GIVEN INFORMATION START

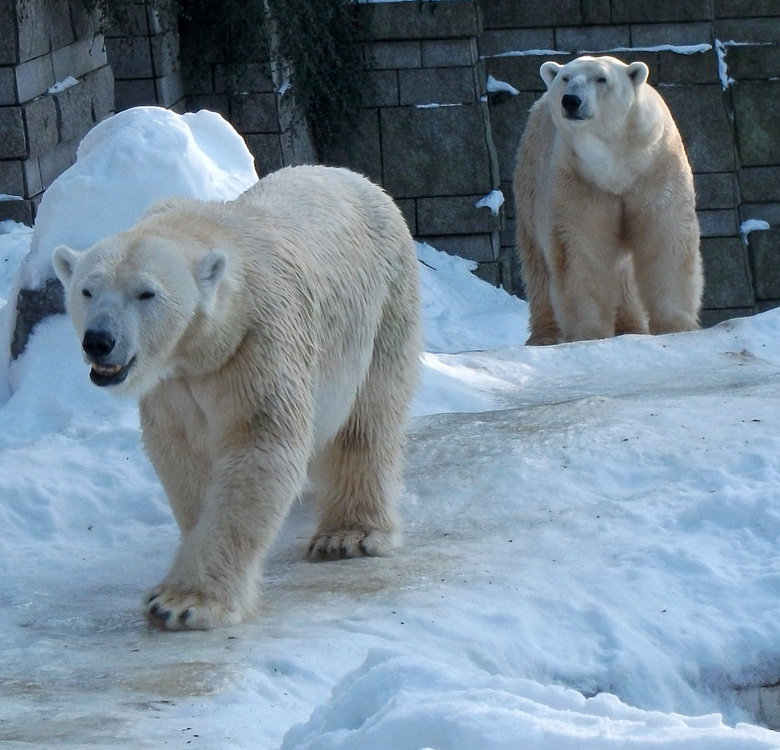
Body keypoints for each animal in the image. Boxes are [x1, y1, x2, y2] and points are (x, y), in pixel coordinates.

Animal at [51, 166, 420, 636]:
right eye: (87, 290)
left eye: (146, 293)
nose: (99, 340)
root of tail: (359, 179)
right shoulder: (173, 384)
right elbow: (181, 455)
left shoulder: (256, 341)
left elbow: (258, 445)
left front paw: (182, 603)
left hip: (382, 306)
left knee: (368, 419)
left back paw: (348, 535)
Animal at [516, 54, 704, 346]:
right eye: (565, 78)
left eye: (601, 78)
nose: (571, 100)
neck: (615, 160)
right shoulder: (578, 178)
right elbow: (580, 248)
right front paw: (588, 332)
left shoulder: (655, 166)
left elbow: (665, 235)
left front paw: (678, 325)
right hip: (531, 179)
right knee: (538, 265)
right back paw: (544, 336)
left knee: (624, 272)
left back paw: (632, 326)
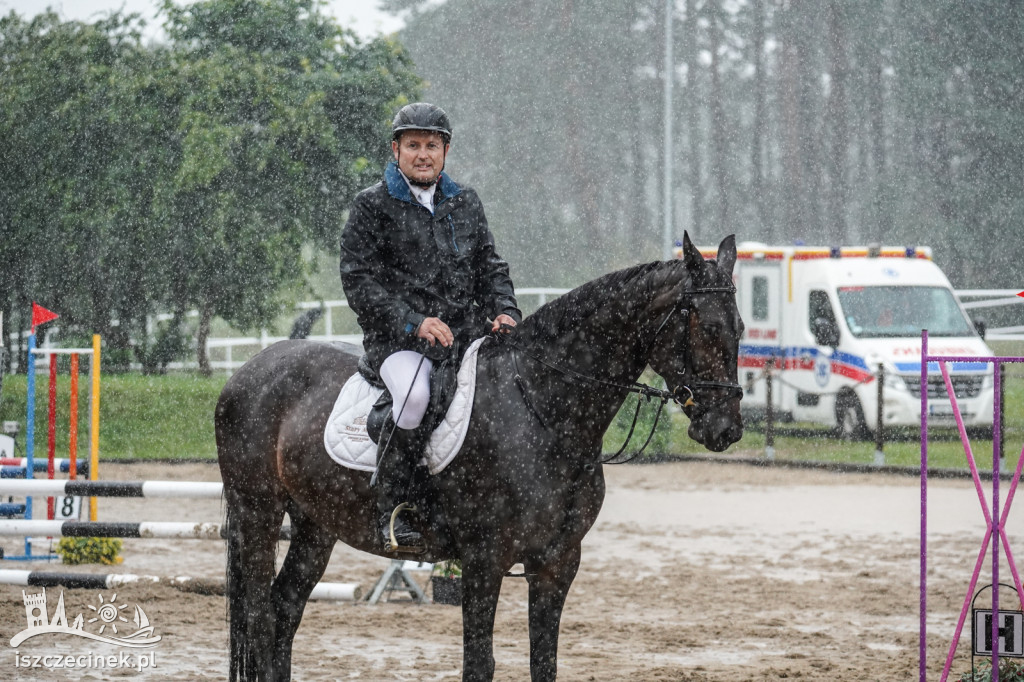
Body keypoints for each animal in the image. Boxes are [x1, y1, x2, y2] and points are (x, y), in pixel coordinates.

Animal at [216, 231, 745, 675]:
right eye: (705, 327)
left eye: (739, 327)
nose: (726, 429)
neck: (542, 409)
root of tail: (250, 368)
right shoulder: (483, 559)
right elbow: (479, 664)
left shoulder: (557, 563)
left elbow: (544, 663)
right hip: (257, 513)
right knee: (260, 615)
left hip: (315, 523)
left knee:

GIVEN INFORMATION END

# EXERCISE REQUIREMENTS:
Only the lines from the one containing "right knee: (538, 265)" through the final line of the entries belong in the copy, both ends included. Pictures stay out.

# FINAL ANSWER:
right knee: (538, 265)
right back paw: (544, 336)
left knee: (624, 272)
left back paw: (632, 326)
Body keypoints for each animal in the image. Boxes are [x1, y1, x2, y2] and points are (x, y), in pixel coordinates.

Animal at [216, 231, 745, 675]:
right eye: (705, 327)
left eye: (739, 327)
nose: (726, 429)
neck: (542, 409)
root of tail: (250, 368)
right shoulder: (483, 559)
right elbow: (479, 664)
left shoulder: (557, 563)
left elbow: (544, 663)
right hip: (257, 513)
right knee: (260, 615)
left hip: (315, 523)
left knee:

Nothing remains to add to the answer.